THE PROBLEM
Work out how many lines in the material below hold "align", then give only that number.

SOURCE MATERIAL
******************************
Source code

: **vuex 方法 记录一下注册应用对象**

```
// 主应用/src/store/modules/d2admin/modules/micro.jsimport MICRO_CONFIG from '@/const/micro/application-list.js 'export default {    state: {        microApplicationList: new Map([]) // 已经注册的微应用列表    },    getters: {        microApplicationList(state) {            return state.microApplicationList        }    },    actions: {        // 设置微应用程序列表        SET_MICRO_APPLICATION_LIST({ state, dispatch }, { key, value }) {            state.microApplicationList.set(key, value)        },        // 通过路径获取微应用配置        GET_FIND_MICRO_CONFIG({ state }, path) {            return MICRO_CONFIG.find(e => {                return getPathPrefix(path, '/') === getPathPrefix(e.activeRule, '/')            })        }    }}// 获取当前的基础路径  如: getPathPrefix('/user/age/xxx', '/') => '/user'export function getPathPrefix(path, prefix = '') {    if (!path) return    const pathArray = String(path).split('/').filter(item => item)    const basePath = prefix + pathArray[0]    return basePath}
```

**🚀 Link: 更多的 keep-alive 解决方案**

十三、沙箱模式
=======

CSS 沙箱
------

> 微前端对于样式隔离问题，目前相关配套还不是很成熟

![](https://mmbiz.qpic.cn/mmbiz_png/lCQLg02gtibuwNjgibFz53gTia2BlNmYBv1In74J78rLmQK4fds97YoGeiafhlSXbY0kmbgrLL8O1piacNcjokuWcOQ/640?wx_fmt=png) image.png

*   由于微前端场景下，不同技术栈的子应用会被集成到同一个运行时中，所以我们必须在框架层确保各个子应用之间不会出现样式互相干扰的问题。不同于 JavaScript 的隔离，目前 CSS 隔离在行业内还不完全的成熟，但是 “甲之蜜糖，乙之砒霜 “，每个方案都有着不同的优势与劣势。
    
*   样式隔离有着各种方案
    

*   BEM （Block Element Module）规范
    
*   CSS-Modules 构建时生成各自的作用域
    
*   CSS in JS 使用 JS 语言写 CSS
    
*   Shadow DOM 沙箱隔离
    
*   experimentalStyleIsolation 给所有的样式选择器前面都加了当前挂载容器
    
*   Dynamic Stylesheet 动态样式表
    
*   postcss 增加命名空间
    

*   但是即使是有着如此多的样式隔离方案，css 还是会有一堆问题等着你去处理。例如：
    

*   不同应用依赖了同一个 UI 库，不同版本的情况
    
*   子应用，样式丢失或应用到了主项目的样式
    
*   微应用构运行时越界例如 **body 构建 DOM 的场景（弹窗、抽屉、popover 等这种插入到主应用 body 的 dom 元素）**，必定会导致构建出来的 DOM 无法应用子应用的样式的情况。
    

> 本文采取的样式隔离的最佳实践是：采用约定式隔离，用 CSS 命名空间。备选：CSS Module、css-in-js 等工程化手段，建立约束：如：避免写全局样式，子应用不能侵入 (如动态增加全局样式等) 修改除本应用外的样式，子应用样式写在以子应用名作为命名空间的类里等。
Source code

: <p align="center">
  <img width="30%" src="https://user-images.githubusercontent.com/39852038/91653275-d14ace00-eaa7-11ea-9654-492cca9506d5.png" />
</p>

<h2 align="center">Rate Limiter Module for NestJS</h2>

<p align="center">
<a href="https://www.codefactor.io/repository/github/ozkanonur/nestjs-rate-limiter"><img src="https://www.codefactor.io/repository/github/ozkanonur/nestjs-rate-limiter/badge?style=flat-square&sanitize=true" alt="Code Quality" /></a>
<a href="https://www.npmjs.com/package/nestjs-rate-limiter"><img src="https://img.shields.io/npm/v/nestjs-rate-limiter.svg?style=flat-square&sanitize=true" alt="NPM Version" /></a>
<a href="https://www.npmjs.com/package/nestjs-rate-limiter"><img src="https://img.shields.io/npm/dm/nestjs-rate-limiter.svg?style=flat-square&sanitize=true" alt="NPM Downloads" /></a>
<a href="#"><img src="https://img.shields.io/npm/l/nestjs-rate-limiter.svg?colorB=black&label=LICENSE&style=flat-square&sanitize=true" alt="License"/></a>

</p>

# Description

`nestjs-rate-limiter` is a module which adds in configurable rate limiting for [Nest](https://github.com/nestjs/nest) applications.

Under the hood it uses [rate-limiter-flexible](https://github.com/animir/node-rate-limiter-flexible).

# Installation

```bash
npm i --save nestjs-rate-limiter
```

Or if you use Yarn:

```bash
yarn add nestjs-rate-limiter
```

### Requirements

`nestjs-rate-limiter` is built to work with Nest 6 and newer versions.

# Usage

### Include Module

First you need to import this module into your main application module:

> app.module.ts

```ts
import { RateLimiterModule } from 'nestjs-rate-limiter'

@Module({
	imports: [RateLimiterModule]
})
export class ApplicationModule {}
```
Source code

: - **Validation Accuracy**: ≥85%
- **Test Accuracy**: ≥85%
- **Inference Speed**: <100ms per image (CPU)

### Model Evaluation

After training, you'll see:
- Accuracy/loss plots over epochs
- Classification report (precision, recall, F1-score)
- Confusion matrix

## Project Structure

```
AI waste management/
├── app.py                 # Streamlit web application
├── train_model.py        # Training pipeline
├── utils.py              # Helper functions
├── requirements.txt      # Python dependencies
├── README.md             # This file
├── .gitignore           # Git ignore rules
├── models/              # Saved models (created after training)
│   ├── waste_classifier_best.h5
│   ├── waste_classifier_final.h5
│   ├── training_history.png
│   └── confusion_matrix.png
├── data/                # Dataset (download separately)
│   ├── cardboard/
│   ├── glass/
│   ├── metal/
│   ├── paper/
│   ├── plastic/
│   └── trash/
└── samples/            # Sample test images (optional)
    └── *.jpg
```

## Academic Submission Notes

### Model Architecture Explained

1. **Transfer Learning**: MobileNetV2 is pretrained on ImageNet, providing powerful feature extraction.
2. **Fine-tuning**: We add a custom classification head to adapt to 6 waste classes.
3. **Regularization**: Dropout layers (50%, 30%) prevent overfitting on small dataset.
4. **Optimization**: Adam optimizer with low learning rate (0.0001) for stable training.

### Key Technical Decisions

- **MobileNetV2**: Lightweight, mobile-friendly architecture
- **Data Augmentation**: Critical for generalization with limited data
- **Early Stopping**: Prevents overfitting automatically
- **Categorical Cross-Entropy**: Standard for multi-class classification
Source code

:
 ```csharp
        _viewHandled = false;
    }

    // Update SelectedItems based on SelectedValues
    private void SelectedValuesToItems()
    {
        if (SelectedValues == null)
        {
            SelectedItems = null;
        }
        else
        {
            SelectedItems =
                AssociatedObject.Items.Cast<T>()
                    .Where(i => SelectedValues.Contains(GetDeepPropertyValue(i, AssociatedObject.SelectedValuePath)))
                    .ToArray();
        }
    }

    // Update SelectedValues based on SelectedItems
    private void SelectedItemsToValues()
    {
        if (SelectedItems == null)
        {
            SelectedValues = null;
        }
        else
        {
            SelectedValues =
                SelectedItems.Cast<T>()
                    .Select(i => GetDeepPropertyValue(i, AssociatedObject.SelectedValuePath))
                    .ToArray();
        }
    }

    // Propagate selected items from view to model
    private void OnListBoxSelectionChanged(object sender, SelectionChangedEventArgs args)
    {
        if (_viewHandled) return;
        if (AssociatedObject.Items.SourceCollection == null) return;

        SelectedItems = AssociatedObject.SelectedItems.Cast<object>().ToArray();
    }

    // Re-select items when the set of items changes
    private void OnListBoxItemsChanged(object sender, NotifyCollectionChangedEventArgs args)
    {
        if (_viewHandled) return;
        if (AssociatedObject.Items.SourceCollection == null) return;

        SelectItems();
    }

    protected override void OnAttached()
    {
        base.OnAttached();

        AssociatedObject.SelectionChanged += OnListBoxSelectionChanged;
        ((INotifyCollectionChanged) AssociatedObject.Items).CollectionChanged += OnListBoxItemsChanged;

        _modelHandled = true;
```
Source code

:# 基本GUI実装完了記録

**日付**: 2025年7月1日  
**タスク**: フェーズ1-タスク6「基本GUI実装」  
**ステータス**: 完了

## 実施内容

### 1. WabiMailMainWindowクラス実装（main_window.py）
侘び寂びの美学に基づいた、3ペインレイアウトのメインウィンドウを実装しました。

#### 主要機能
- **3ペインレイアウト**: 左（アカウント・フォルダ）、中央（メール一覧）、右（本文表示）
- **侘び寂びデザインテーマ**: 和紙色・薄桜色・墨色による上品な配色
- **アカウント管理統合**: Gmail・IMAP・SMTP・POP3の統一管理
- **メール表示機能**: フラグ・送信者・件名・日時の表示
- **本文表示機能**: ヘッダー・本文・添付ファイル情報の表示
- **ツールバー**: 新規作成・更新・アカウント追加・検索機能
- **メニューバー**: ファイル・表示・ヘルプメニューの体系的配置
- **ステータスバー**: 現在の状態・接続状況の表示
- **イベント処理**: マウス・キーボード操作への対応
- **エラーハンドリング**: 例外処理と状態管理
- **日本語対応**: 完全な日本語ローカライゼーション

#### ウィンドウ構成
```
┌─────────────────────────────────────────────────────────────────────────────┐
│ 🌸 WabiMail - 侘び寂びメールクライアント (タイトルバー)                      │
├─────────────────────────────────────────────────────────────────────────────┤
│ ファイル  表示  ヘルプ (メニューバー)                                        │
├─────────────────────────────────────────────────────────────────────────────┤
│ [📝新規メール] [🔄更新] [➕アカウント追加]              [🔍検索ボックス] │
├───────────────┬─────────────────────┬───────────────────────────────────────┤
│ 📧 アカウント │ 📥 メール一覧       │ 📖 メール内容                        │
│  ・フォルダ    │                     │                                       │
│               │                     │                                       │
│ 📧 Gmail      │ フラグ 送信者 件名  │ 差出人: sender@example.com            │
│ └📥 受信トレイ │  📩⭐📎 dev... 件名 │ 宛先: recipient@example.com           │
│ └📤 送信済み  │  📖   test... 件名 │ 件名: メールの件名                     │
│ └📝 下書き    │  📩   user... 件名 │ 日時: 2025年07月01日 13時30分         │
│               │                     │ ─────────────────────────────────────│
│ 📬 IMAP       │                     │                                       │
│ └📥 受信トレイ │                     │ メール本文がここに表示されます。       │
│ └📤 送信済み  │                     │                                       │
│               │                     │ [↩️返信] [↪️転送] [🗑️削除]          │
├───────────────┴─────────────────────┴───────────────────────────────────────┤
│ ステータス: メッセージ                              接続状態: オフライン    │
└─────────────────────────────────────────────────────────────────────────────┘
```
******************************
SOLUTION TO THE PROBLEM
3